Her voice raised in excitement. "I don't know if you believe in this--this mystery side of life--but it was quite curious, a month before he died, he said to me: Mother, I want to be christened. Out of the blue. And he asked me to find a cross with a Jesus engraved on it. 'I want to chat with Jesus,' he said, just like that. Imagine that. 'I want to chat with Jesus!' And where was I going to find a cross with a Jesus engraved on top that he could speak to?"
She fingered her pendant: there it was, Jesus in bas relief on a silver cross.
"He must have been a happy boy," I said.
"Oh yes, he was he a happy boy!" she said--and her eyes shone, a bit bright.
"How strange, though. Seven years! And then he is gone!"
"Oh yes it is so strange!" she smiled gaily. "What a gift! What a gift he was to pass through our lives!"
So every Christmas they had another country for 48 hours--last year Florence, and another time Venice, and right when he died--oh that time was Easter, she said--they went to New York.
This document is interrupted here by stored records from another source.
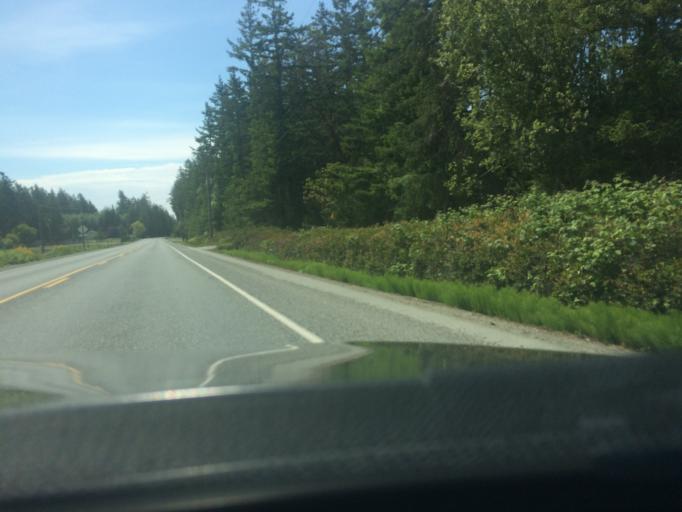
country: US
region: Washington
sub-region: Skagit County
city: Anacortes
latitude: 48.4328
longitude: -122.6642
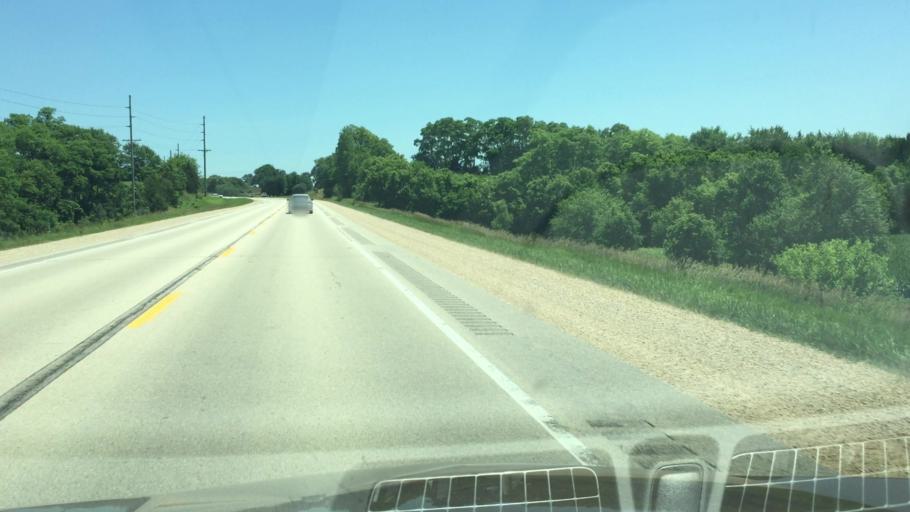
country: US
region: Iowa
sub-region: Jackson County
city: Maquoketa
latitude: 42.0630
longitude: -90.7606
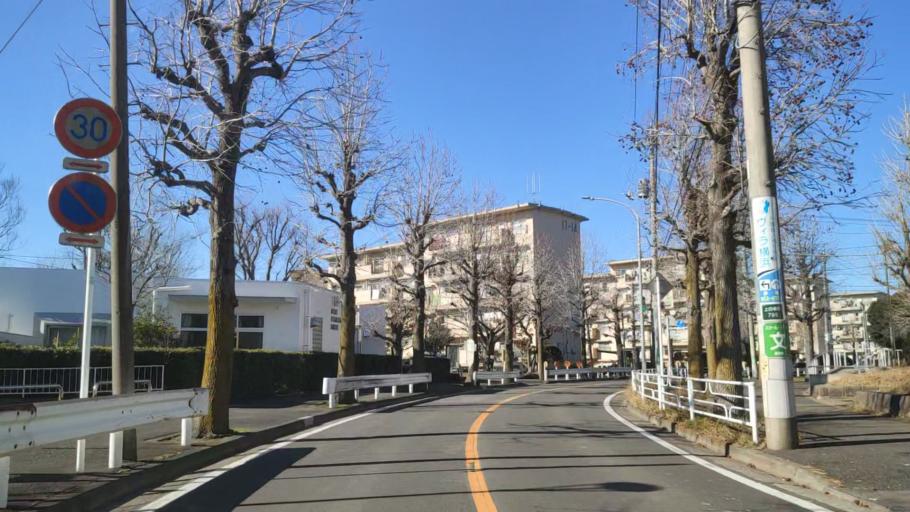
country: JP
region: Kanagawa
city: Minami-rinkan
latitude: 35.4993
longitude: 139.5304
Indeed, early in her conversation, she had extolled the Met for its original art exhibits, after I had said that the French do them best: we had both gone to the same "Napolean in Egypt" exhibit in Paris, the day before. She agreed: it was a fantastic exhibit, so focused: Napolean became famous for his expedition in Egypt, although--as few know--he had lost!
"Chased out!" she added.
And it turned out we both lived in Paris, on opposite ends, although she was about to move, she said, right in the new year. A man she had taken care of once upon a time had surprised her by bequeathing her his Eiffel Tower view apartment when he died.
"Ah life has surprises!" she said--her face crinkling in a mixture of sadness and joy. "Sometimes bad, and sometimes good!"
"So you find life has surprises?" I said.
"But every day is a surprise!"
Indeed, we were taxi-ing over the bridge of the Nile, and our Egyptian taxi driver had just put in a cassette of South American salsa, quite an unusual Christmas moment!
At the Egyptian Museum, I complained that perhaps I had negotiated poorly for us, at 40 Egyptian pounds for the ride, as the meter read only 24.
"Oh, but look--our conversation was free! And that was the best part!"
We bounded out into the busy street-- "Merry Christmas!" we cheered--and off we went to look at the ancient pharaohs.